Sampling Methods and Population Considerations

• Sampling with replacement: Each coin is returned before the next draw, so the population stays the same size throughout. This is what the simulation uses, and it keeps each draw independent.
• Sampling without replacement: Coins aren't returned after selection. This changes the probabilities slightly for each subsequent draw because the pool shrinks.
• Finite population correction: When you sample without replacement and your sample is a large fraction of the population (roughly more than 5-10%), you apply a correction factor to reduce the standard error. For this intro-level simulation, sampling with replacement avoids this issue.
• Law of large numbers: As sample size grows, the sample mean gets closer and closer to the true population mean. This is a separate idea from the CLT but reinforces why larger samples give better estimates.

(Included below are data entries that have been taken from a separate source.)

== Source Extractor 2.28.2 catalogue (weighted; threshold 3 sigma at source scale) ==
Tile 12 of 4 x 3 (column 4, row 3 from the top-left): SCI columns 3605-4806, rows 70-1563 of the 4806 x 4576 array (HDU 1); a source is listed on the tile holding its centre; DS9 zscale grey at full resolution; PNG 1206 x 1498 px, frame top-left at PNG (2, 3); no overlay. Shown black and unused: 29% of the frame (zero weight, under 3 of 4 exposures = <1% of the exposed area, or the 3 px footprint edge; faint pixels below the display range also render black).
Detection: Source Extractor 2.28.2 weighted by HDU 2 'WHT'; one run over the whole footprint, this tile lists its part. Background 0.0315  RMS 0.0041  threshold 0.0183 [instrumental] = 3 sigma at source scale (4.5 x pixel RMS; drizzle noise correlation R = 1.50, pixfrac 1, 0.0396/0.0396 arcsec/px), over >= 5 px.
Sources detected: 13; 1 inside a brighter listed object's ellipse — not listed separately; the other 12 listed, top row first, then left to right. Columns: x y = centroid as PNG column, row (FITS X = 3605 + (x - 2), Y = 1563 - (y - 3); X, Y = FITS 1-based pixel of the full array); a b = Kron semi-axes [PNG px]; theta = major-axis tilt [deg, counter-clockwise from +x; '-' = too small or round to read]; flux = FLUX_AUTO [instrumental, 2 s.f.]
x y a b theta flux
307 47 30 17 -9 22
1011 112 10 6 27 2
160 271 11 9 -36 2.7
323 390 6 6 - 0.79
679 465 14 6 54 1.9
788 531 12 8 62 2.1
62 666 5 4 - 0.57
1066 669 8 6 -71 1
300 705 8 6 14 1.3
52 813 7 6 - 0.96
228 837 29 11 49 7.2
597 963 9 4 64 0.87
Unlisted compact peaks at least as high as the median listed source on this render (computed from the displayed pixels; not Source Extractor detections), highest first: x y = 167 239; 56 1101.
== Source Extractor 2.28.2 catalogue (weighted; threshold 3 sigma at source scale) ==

Inferences Using Sample Means

The CLT is what makes many common inference methods work. Because the sampling distribution is approximately normal, you can use it to build confidence intervals and run hypothesis tests.

Confidence intervals

A confidence interval gives a range of plausible values for the population mean. The formula is:

$\bar{x} \pm z^* \cdot \frac{\sigma}{\sqrt{n}}$

• $\bar{x}$ = sample mean
• $z^*$ = critical value from the standard normal distribution (for example, 1.96 for 95% confidence)
• $\sigma$ = population standard deviation (use the sample standard deviation $s$ if $\sigma$ is unknown)
• $n$ = sample size

For instance, if your sample of 25 coins has a mean mint year of 2005, $\sigma = 10$, and you want 95% confidence, the interval is $2005 \pm 1.96 \cdot \frac{10}{\sqrt{25}} = 2005 \pm 3.92$, giving you roughly (2001.08, 2008.92).

Hypothesis testing

You can also test a claim about the population mean using a z-test. The test statistic is:

$z = \frac{\bar{x} - \mu_0}{\sigma / \sqrt{n}}$

• $\mu_0$ = the hypothesized population mean
• The other terms are the same as above

This z-score tells you how many standard errors the sample mean falls from the hypothesized value. You then compare it to a critical value or calculate a p-value to decide whether to reject or fail to reject the null hypothesis, typically at a significance level of 0.05.